### Given information
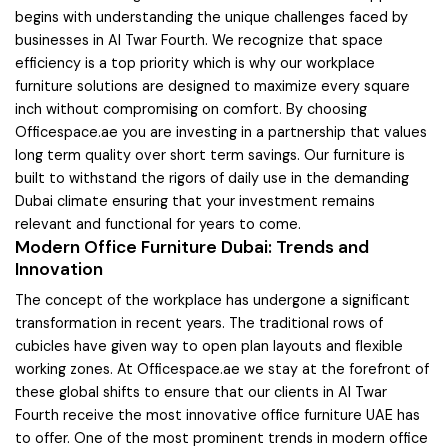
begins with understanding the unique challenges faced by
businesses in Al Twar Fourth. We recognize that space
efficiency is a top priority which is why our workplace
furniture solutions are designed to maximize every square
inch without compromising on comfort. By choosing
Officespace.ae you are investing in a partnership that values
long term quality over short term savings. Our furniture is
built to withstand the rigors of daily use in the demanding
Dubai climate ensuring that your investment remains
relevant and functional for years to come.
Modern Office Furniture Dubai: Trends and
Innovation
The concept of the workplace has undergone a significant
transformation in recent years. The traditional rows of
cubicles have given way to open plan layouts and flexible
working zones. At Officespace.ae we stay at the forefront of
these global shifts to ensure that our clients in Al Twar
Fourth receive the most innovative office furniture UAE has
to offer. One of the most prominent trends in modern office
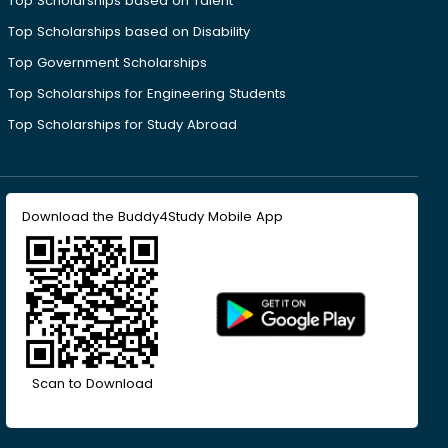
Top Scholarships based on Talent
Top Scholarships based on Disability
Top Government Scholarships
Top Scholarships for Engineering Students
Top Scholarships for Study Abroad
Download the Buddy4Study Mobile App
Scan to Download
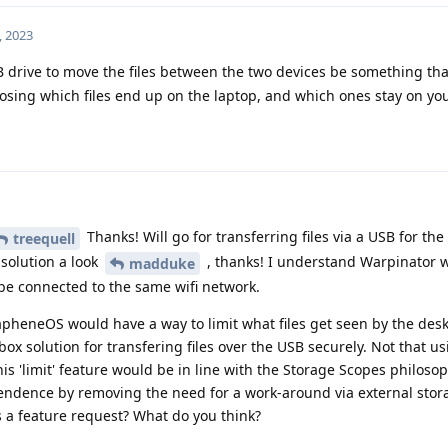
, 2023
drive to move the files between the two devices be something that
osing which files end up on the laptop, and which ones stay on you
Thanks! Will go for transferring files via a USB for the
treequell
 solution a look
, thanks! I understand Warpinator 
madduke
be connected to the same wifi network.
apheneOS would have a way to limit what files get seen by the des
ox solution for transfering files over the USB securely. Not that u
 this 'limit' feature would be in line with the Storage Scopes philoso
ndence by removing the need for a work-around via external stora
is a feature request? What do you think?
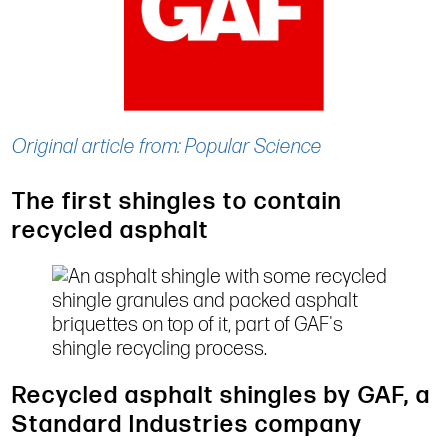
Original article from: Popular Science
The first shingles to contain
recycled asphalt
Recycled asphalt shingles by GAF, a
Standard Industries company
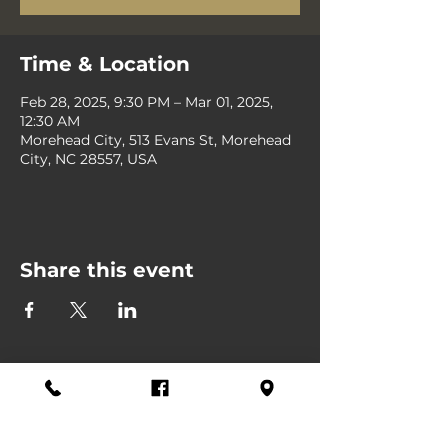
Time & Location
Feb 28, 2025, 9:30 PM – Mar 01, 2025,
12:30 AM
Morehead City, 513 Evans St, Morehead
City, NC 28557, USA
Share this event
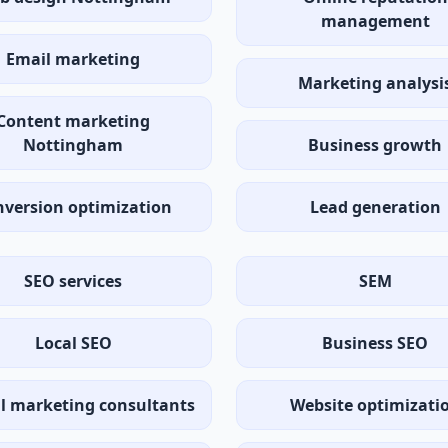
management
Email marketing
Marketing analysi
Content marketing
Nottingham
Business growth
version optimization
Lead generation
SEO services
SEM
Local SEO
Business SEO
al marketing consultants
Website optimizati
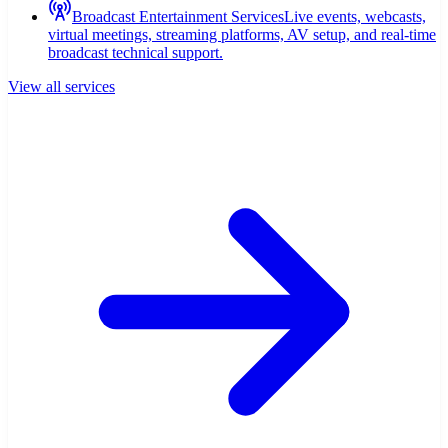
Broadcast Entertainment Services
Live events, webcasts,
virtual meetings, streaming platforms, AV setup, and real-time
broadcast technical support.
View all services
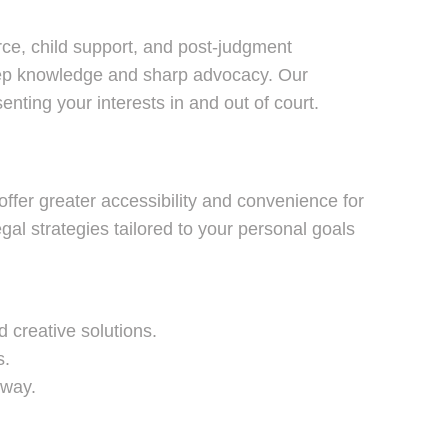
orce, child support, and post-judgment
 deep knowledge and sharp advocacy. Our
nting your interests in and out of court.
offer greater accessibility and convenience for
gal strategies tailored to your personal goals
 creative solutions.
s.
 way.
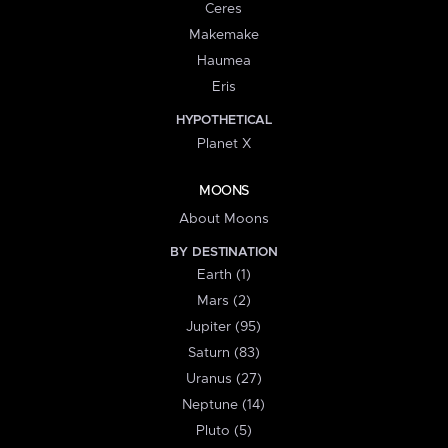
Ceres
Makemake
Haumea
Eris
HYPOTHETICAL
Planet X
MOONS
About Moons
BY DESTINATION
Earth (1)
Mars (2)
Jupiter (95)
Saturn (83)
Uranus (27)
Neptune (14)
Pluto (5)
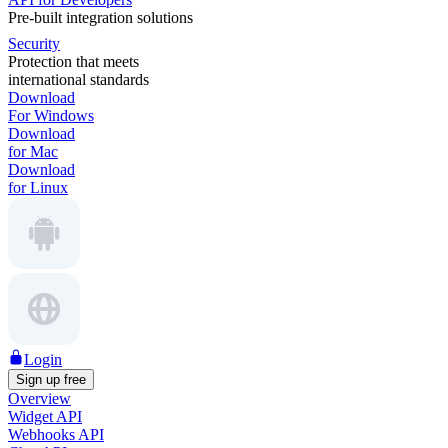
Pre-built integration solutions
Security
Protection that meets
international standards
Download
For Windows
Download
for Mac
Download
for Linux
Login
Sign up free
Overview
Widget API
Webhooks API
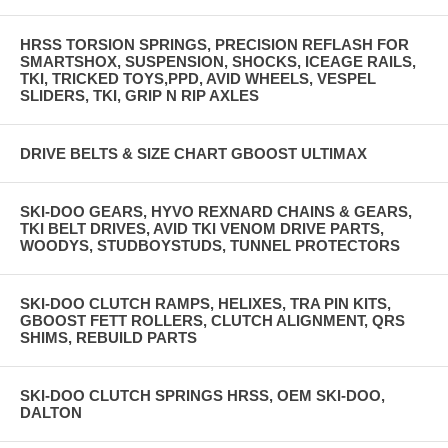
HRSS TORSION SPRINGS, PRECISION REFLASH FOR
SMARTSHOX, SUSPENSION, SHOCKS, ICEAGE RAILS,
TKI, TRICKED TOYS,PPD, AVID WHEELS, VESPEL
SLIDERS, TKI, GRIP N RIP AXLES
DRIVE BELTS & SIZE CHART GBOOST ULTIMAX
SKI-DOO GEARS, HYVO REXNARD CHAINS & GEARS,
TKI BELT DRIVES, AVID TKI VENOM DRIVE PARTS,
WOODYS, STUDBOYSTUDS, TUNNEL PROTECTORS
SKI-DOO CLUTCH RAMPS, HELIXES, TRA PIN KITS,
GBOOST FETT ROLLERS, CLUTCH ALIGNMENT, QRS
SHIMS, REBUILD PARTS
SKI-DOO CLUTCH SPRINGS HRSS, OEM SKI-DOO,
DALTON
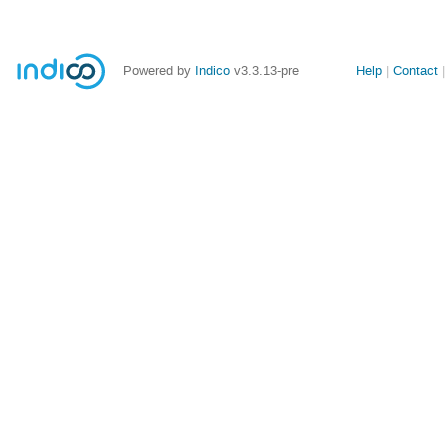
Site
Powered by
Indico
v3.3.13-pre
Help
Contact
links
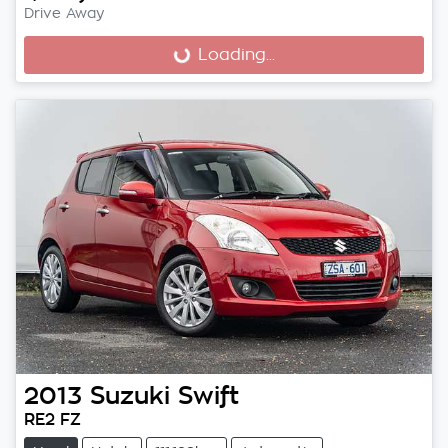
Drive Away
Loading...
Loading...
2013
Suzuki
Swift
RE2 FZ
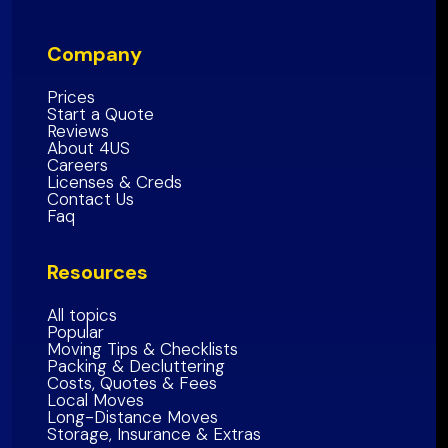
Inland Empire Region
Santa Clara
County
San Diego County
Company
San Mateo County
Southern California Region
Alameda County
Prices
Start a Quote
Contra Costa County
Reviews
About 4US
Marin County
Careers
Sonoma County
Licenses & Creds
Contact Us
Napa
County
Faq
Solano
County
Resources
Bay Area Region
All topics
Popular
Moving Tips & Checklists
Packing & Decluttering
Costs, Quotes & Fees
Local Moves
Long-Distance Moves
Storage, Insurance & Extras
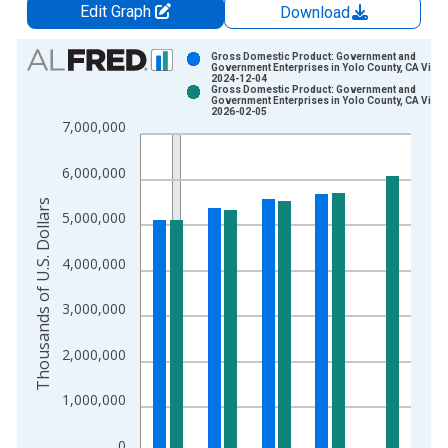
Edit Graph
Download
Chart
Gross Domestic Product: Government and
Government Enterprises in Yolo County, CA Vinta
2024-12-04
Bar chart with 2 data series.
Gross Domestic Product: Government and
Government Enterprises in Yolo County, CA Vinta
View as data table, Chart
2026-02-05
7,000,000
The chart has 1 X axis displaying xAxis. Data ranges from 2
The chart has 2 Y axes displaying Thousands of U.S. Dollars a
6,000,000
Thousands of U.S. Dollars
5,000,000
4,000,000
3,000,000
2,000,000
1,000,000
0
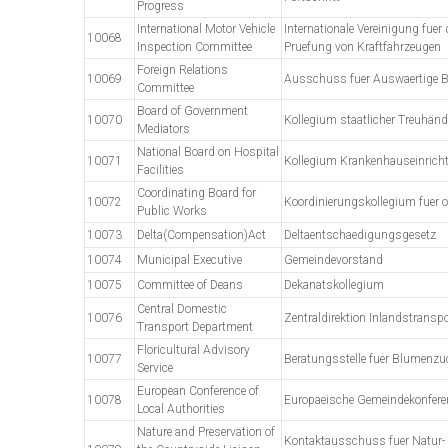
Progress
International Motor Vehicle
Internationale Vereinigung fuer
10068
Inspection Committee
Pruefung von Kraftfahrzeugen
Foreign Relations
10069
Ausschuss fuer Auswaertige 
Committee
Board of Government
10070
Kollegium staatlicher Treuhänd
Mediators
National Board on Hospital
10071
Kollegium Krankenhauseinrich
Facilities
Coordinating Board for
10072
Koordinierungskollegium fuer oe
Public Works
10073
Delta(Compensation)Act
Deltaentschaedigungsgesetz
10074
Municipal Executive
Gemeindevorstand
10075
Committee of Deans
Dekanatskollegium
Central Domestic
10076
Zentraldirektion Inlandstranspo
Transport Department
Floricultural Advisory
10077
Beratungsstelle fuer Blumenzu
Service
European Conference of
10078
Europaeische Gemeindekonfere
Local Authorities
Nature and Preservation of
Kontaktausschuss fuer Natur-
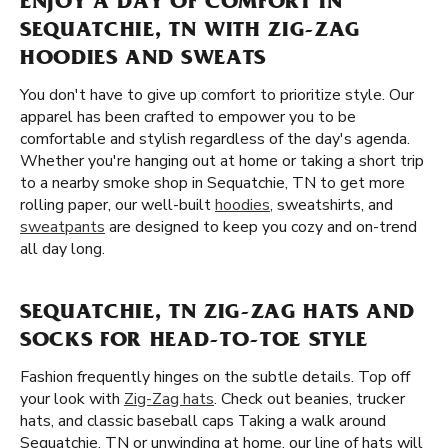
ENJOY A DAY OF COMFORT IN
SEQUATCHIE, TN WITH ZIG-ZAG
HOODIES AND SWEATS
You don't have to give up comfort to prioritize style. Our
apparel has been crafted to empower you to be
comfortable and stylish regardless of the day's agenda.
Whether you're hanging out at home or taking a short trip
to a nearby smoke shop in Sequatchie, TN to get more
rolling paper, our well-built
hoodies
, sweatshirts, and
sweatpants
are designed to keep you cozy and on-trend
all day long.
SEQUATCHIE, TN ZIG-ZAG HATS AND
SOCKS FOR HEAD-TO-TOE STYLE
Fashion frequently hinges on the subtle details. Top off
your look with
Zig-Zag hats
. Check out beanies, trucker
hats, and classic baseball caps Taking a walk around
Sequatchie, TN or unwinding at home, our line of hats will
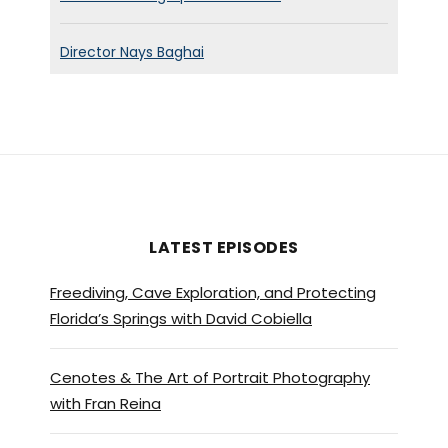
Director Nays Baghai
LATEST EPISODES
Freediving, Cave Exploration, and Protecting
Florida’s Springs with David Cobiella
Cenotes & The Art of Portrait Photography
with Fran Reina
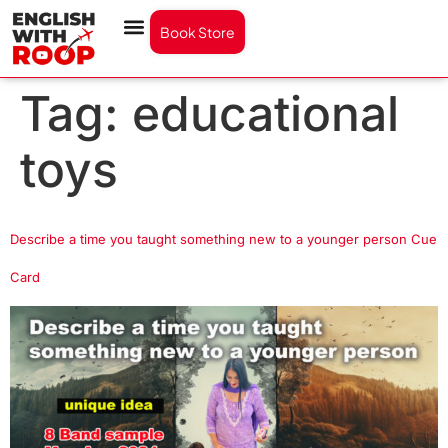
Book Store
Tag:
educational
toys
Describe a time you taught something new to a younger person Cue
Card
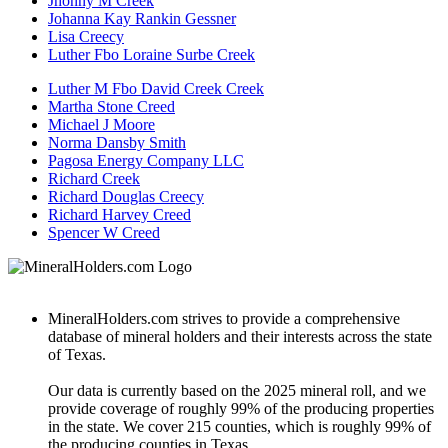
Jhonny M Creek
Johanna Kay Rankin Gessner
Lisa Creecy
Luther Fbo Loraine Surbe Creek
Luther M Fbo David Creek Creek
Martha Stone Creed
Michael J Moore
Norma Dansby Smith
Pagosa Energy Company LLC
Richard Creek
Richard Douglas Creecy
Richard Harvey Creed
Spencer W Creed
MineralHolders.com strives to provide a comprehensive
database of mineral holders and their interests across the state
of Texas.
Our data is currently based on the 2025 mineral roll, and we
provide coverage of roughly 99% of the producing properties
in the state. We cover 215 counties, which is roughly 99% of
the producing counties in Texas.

### Work request
Print from the line containing "nting your interests in and out of court." through the line containing "The chart has 2" in the data above, exactly as the lines stand, and omit every picture.

### Your response
nting your interests in and out of court.
offer greater accessibility and convenience for
gal strategies tailored to your personal goals
 creative solutions.
s.
 way.
Ceres
Makemake
Haumea
Eris
HYPOTHETICAL
Planet X
MOONS
About Moons
BY DESTINATION
Earth (1)
Mars (2)
Jupiter (95)
Saturn (83)
Uranus (27)
Neptune (14)
Pluto (5)
Pre-built integration solutions
Security
Protection that meets
international standards
Download
For Windows
Download
for Mac
Download
for Linux
Login
Sign up free
Overview
Widget API
Webhooks API
HRSS TORSION SPRINGS, PRECISION REFLASH FOR
SMARTSHOX, SUSPENSION, SHOCKS, ICEAGE RAILS,
TKI, TRICKED TOYS,PPD, AVID WHEELS, VESPEL
SLIDERS, TKI, GRIP N RIP AXLES
DRIVE BELTS & SIZE CHART GBOOST ULTIMAX
SKI-DOO GEARS, HYVO REXNARD CHAINS & GEARS,
TKI BELT DRIVES, AVID TKI VENOM DRIVE PARTS,
WOODYS, STUDBOYSTUDS, TUNNEL PROTECTORS
SKI-DOO CLUTCH RAMPS, HELIXES, TRA PIN KITS,
GBOOST FETT ROLLERS, CLUTCH ALIGNMENT, QRS
SHIMS, REBUILD PARTS
SKI-DOO CLUTCH SPRINGS HRSS, OEM SKI-DOO,
DALTON
Site
Powered by
Indico
v3.3.13-pre
Help
Contact
links
Drive Away
Loading...
Loading...
2013
Suzuki
Swift
RE2 FZ
Inland Empire Region
Santa Clara
County
San Diego County
Company
San Mateo County
Southern California Region
Alameda County
Prices
Start a Quote
Contra Costa County
Reviews
About 4US
Marin County
Careers
Sonoma County
Licenses & Creds
Contact Us
Napa
County
Faq
Solano
County
Resources
Bay Area Region
All topics
Popular
Moving Tips & Checklists
Packing & Decluttering
Costs, Quotes & Fees
Local Moves
Long-Distance Moves
Storage, Insurance & Extras
Edit Graph
Download
Chart
Gross Domestic Product: Government and
Government Enterprises in Yolo County, CA Vinta
2024-12-04
Bar chart with 2 data series.
Gross Domestic Product: Government and
Government Enterprises in Yolo County, CA Vinta
View as data table, Chart
2026-02-05
7,000,000
The chart has 1 X axis displaying xAxis. Data ranges from 2
The chart has 2 Y axes displaying Thousands of U.S. Dollars a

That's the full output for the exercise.